In the evening, the cultures were centrifuged down and resuspended in 500 µl of fresh medium. OD was measured in 100x dilution and medium was added to adjust both to an OD of 3.75. Two shake flask cultures were prepared and inoculated with 1 ml to an initial OD of 0.15 (V_R=250 ml, V_L=25 ml, n=250 rpm, T=37 °C).

15-08-21

Growth of Control, Mdh expression plasmid and AP19.POLY on LB with 1.25 M methanol (Shake flasks experiment)

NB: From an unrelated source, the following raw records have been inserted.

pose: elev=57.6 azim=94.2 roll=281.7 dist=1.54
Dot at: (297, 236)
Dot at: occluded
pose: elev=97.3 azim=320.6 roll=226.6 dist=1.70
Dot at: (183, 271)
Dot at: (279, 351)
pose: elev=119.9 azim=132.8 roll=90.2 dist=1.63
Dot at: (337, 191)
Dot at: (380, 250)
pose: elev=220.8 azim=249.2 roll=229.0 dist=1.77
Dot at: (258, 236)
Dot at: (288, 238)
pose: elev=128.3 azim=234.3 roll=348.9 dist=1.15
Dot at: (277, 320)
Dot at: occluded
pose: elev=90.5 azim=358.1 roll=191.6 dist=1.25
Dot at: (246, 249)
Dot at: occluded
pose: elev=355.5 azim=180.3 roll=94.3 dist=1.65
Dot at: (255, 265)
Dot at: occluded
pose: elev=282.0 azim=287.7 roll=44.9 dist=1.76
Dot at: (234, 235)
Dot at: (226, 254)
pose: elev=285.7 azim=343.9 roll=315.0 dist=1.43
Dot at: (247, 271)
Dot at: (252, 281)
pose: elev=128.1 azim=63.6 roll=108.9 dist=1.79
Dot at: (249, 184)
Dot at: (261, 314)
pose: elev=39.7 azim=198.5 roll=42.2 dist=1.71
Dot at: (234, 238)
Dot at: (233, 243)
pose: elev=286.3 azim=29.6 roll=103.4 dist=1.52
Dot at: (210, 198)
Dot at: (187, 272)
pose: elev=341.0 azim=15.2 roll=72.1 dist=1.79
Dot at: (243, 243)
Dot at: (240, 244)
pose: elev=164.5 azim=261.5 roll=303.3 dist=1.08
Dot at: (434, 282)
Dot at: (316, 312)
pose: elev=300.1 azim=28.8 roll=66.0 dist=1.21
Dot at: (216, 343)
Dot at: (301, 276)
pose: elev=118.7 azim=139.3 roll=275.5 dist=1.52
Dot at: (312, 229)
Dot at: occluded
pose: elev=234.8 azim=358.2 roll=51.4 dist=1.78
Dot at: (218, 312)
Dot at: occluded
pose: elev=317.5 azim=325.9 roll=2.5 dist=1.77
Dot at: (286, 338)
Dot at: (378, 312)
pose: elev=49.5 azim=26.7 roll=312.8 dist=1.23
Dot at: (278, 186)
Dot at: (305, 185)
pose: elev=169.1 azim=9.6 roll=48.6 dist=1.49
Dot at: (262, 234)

Used clones are control #RP1O#, "Mdh expression" #IGEM# & AP19.Poly #AW9K#. (#IGEM# has a T7 promoter and AmpR)

The overnight cultures were centrifuged down and resuspended in 500 µl of fresh medium. The OD was measured in a 100x dilution and medium was added to adjust to an OD of 3.75. Three shake flask cultures were prepared (Antibiotic and IPTG ones) and inoculated with 1 ml to an initial OD of 0.15 (VR=250 ml, VL=25 ml, n=250 rpm, T=37 °C).

next day: HPLC samples were taken to figure out the end concentration of MeOH in the media.
run SDS gel

Growth experiment in Biolector with different MeOH conc. in M9 C-lim media

Plate Layout 48 well flower plate

AP19.POLY (P)

MDH in pSB1A30 (M)

pSB1KRDP (C)

Blanc M9 medium (B)

Methanol Concentrations:

0 M (0 %)
0.75 M (3.04 %)
1.25 M (5.06 %)
1.6 M (6.48 %)

plate layout:

	1	2	3	4	5	6	7	8
A	C0	C0	C0	C0	C0.75	C0.75	C0.75	B0
B	C1.25	C1.25	C1.25	C1.25	C1.6	C1.6	C1.6	B0
C	M0	M0	M0	M0	M0.75	M0.75	M0.75	B0
D	M1.25	M1.25	M1.25	M1.25	M1.6	M1.6	M1.6	B0.75
E	P0	P0	P0	P0	P0.75	P0.75	P0.75	B1.25
F	P1.25	P1.25	P1.25	P1.25	P1.6	P1.6	P1.6	B1.6

centrifugation in 15 ml falcon and resuspension with 1mL M9 (0 % MeOH, 40 mM)
measure OD in 1:100 dilution and adjust to OD x
from this dilution, do another 1:100 dilution in Eppis
inoculate falcons with different MeOH concentrations with x µl
750 µl in each well
shaking at 900 rpm

15-08-22

The Biolector experiment was stopped after 22 h and all wells were prepared for HPLC analytics (Sample Nr. D8,E8,F8 & F5, F6, F7 & B5, B6, B7 & D5, D6, D7 for triplicates are already in HPLC; rest is freezed).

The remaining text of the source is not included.